Yuval Harari writes about humans no longer dominating the world but instead relying on data and algorithms to make their decisions. He worries that after all humanist illusions are destroyed, people will only want to merge into flows of massive amounts of data. But each culture has depths that AI still cannot fathom. Each converges from many types of experiences that are unique to it, including language, the natural environment, historical patterns, art, perception, emotional patterns, and general ideas about the world. Mark Coeckelbergh, in AI Ethics, writes that the ways people think have many sides. In addition to data analysis and abstract patterns, it’s based on embodied, interpersonal, emotional, artistic, and environmental experiences.
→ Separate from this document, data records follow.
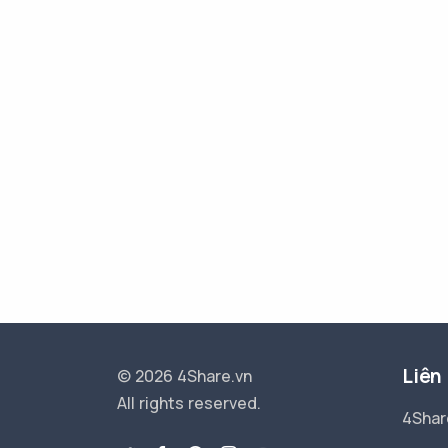
Liên
© 2026 4Share.vn
All rights reserved.
4Shar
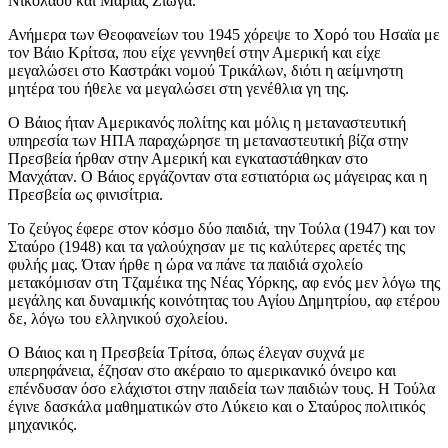
Νικολάου και Μαρίας Ζιώγα.
​Ανήμερα των Θεοφανείων του 1945 χόρεψε το Χορό του Ησαϊα με
τον Βάιο Kρίτσα, που είχε γεννηθεί στην Αμερική και είχε
μεγαλώσει στο Καστράκι νομού Τρικάλων, διότι η αείμνηστη
μητέρα του ήθελε να μεγαλώσει στη γενέθλια γη της. ​
Ο Βάιος ήταν Αμερικανός πολίτης και μόλις η μεταναστευτική
υπηρεσία των ΗΠΑ παραχώρησε τη μεταναστευτική βίζα στην
Πρεσβεία ήρθαν στην Αμερική και εγκαταστάθηκαν στο
Μανχάταν. Ο Βάιος εργάζονταν στα εστιατόρια ως μάγειρας και η
Πρεσβεία ως φινισίτρια.
Το ζεύγος έφερε στον κόσμο δύο παιδιά, την Τούλα (1947) και τον
Σταύρο (1948) και τα γαλούχησαν με τις καλύτερες αρετές της
φυλής μας. Όταν ήρθε η ώρα να πάνε τα παιδιά σχολείο
μετακόμισαν στη Τζαμέικα της Νέας Υόρκης, αφ ενός μεν λόγω της
μεγάλης και δυναμικής κοινότητας του Αγίου Δημητρίου, αφ ετέρου
δε, λόγω του ελληνικού σχολείου.
Ο Βάιος και η Πρεσβεία Τρίτσα, όπως έλεγαν συχνά με
υπερηφάνεια, έζησαν στο ακέραιο το αμερικανικό όνειρο και
επένδυσαν όσο ελάχιστοι στην παιδεία των παιδιών τους. Η Τούλα
έγινε δασκάλα μαθηματικών στο Λύκειο και ο Σταύρος πολιτικός
μηχανικός.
All converge in unique ways in each culture.

 

By looking At, With, and Beyond an increasing number of cultures, we can ultimately enter any at will, then zoom out and enter others, and then synthesize higher perspectives of our world. We can explore one way of apprehending reality after another with the ease of an eagle in flight. My books show how high we can fly, and the articles here give a lot of glimpses. We can thereby retain our human identity in many ways, including imagination, out-of-the-box thinking, deft shifts in perspective, dreams of what’s possible, empathy with all cultures, and ever-expanding love.